Private forestry measures

One-third of Estonia’s Natura 2000 sites are located on private land, a significant share of which is covered by forests. Private forest owners may apply for subsidies to compensate for the loss of income due to the limited economic activity permitted in protected areas.

The current support scheme is outdated, which is why our project aims to involve private forest owners and the organisations unifying them in the process of modernising support and to give forest owners a more active role to play in planning and implementing nature conservation activities.

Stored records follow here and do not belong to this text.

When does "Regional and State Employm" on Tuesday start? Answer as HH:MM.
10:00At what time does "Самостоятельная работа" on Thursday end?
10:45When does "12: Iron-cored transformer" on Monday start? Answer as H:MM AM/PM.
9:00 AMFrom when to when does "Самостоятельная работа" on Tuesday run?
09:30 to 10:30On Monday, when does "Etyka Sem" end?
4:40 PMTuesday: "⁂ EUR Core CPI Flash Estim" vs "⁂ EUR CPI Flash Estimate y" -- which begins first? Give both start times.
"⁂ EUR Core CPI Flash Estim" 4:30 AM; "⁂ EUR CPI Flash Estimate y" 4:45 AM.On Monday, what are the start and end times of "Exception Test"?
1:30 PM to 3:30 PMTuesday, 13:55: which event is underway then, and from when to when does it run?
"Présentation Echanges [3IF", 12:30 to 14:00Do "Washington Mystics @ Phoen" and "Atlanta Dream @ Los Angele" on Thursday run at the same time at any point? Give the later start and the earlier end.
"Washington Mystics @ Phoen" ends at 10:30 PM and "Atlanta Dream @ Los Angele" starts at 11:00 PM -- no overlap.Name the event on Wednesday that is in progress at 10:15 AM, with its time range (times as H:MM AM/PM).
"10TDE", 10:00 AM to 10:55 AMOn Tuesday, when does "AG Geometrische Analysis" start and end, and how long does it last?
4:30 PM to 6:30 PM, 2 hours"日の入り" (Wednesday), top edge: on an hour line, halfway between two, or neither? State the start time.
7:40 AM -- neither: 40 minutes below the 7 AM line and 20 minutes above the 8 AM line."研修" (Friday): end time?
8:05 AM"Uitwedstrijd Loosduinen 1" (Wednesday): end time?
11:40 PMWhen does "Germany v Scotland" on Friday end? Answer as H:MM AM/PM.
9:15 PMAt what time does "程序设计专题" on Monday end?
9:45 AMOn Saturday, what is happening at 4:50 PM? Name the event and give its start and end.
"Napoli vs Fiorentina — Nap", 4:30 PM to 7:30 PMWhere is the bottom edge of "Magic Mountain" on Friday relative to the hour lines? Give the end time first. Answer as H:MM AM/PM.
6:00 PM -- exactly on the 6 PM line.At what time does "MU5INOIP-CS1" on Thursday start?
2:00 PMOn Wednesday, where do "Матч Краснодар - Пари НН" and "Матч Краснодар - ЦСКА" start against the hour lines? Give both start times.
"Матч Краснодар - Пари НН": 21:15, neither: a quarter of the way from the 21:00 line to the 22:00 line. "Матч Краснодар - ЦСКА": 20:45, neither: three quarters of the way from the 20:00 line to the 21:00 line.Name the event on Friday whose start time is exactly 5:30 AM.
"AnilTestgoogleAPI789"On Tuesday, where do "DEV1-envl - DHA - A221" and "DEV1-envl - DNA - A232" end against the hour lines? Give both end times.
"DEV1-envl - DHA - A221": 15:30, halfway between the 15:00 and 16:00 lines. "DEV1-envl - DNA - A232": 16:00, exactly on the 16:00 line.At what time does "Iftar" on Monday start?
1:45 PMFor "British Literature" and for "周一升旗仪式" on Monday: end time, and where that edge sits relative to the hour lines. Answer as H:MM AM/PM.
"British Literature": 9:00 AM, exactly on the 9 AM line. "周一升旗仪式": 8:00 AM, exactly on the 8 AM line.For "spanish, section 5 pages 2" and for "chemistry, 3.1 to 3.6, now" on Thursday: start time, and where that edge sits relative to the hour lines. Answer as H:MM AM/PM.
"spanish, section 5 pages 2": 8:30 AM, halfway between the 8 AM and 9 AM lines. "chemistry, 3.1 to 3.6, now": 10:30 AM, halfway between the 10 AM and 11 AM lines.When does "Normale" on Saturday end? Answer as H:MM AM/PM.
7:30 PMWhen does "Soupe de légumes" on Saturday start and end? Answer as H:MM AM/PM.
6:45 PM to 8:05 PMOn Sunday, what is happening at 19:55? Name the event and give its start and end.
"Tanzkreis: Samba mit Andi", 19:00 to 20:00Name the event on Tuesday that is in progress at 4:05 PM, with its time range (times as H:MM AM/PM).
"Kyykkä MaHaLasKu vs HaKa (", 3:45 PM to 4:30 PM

Updating the private forestry support system

In the spring of 2021, the Estonian Private Forest Centre identified the satisfaction of private forest owners and their wishes for the future, which were linked to the Natura subsidy for private forest land. The results of the survey will be used by the Estonian Private Forest Centre and the Estonian Private Forest Association for a more in-depth study in 2024, with which they will identify problem areas and possible solutions involving the Natura subsidy.

In co-operation with the Estonian University of Life Sciences, experts calculated the impact of new possible support measures in the winter of 2022 to determine the approximate cost of three scenarios (compensation for the obligation to tolerate, income lost from the sale of timber, and support for growing natural values). In the first case, i.e. in the case of compensation for the obligation to tolerate, the amount of support depends on the severity of the restriction, and in the second case, on the income lost from the sale of timber, which depends on the quality or soil type. In the third case, i.e. support for the cultivation of natural values, the input is provided by ecologists.

The private forestry support system must be updated by 2025.


Establishment of active measures

The current private forestry support is a passive form of compensation, with which lost income is compensated. However, active measures are needed to improve the condition of many forest habitats.

In order to plan active forestry methods promoting nature conservation, the University of Tartu organised brainstorming sessions in the spring of 2021 under the leadership of Professor Asko Lõhmus. Discussions took place over which integrated activity or technique would be affordable for a private forest owner in Estonia and would solve nature conservation problems to a significant extent.

In order to better describe the activities, private forest owners were divided into four groups on the initiative of Maie Kiisel, a social scientist at the University of Tartu, and when proposing the measures, thought was given to ensuring that the needs of each specific group were met.
The brainstorming sessions resulted in 16 active nature conservation measures and four passive, more conserving measures.

During 2022 and 2023, project experts will test a variety of active forest management measures and assess the capacity of forest owners, forest cooperatives, and forestry enterprises to implement them. The final report will be completed by 2024.